私の姿を見ると、三嶋さんはちょこんと会釈してくれる。私もそれを返すと


「久しぶり。」


「すいません。今の時期は特別忙しいとは聞いてるんですけど、どうしてもお話したいことがあって。少しだけ時間を下さい。」


「うん。ここじゃなんだから、外にちょっと行こう。」


こうして通用口を出た私達。私は喫茶店にでも入るつもりだったけど、三嶋さんは人気の少ない通りに入ると、ここでいいですと言って、立ち止まった。


「沖田さんのこと、ご存知ですか?」


「会社辞めるってこと?それなら昨日、彼からグループLINE入ってたから。ビックリしたよ。」


「お願いです、沖田さんを止めて下さい。」 


「えっ?」


「今は、まだなんとか辞表は、所属長の段階で止まってますけど、このままなら、沖田さん、本当に会社辞めなくちゃならなくなっちゃいます。」


必死になって、訴えてくる三嶋さん。だけど、全く状況が掴めない私は、戸惑うばかりだ。

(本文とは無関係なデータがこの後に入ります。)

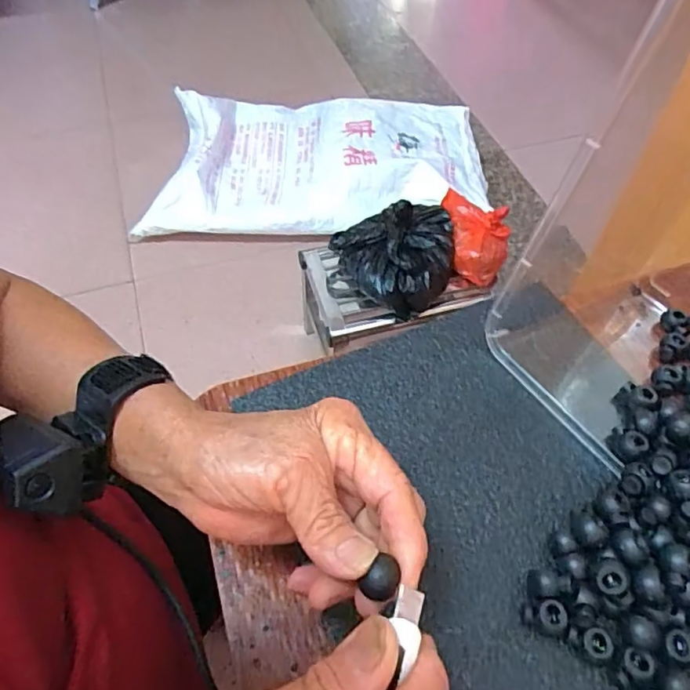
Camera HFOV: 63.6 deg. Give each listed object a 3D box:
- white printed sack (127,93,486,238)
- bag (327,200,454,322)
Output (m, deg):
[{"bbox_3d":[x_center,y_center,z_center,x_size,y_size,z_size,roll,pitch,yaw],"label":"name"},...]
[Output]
[{"bbox_3d":[-0.051,-0.446,1.295,0.757,0.117,0.458,-3,55,-3],"label":"white printed sack"},{"bbox_3d":[0.071,-0.137,0.862,0.188,0.100,0.185,4,55,2],"label":"bag"}]

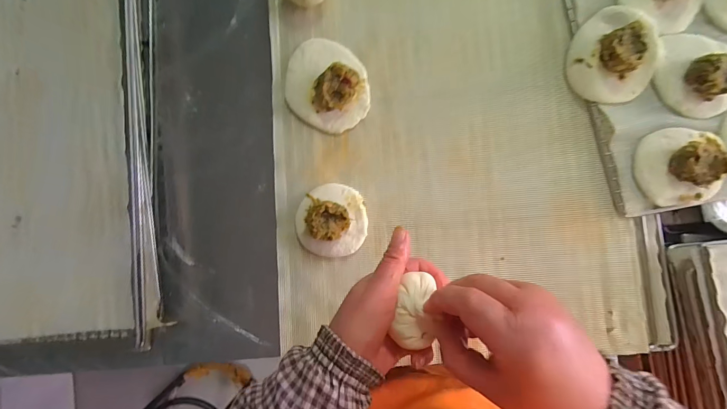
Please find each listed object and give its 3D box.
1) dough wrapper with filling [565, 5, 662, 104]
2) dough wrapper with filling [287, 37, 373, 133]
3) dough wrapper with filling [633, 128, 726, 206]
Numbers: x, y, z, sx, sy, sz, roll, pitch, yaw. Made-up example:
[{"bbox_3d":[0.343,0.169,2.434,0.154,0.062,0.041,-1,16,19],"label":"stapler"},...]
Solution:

「三嶋さん、ゴメンね。正直、話がよく見えないんだけど、沖田くんのことは確かに心配だけど、私が出しゃばることじゃないんじゃないかな・・・?」


「いいえ、あなたの責任です。」


「えっ?」


「沖田さんが会社を辞めようとしてるのは、あなたのせいなんです。」


そう言って、挑むような視線を私に向ける三嶋さん。彼女の怒りの理由がわからず、私は困惑する。


「落ち着いて説明して。なんで沖田くんが私の為に・・・。」


「沖田さんは・・・あなたの元カレに暴力をふるった責任をとって、会社を辞めようとしてるんです!」


三嶋さんの言葉に、私は愕然とする。


(近藤さんを殴ったのは、沖田くんだってこと・・・?)


にわかには信じられない話に、私が言葉を失っていると


「いったい、どこまで、沖田さんを苦しめれば気が済むのよ?あなたは!」


そう言って、三嶋さんは、うるんだ目に私への憎悪をあらわにして、私を睨みつけてくる。何も言えず、何も言い返せずに、私はただ、訳もわからないまま、立ち尽くしていた。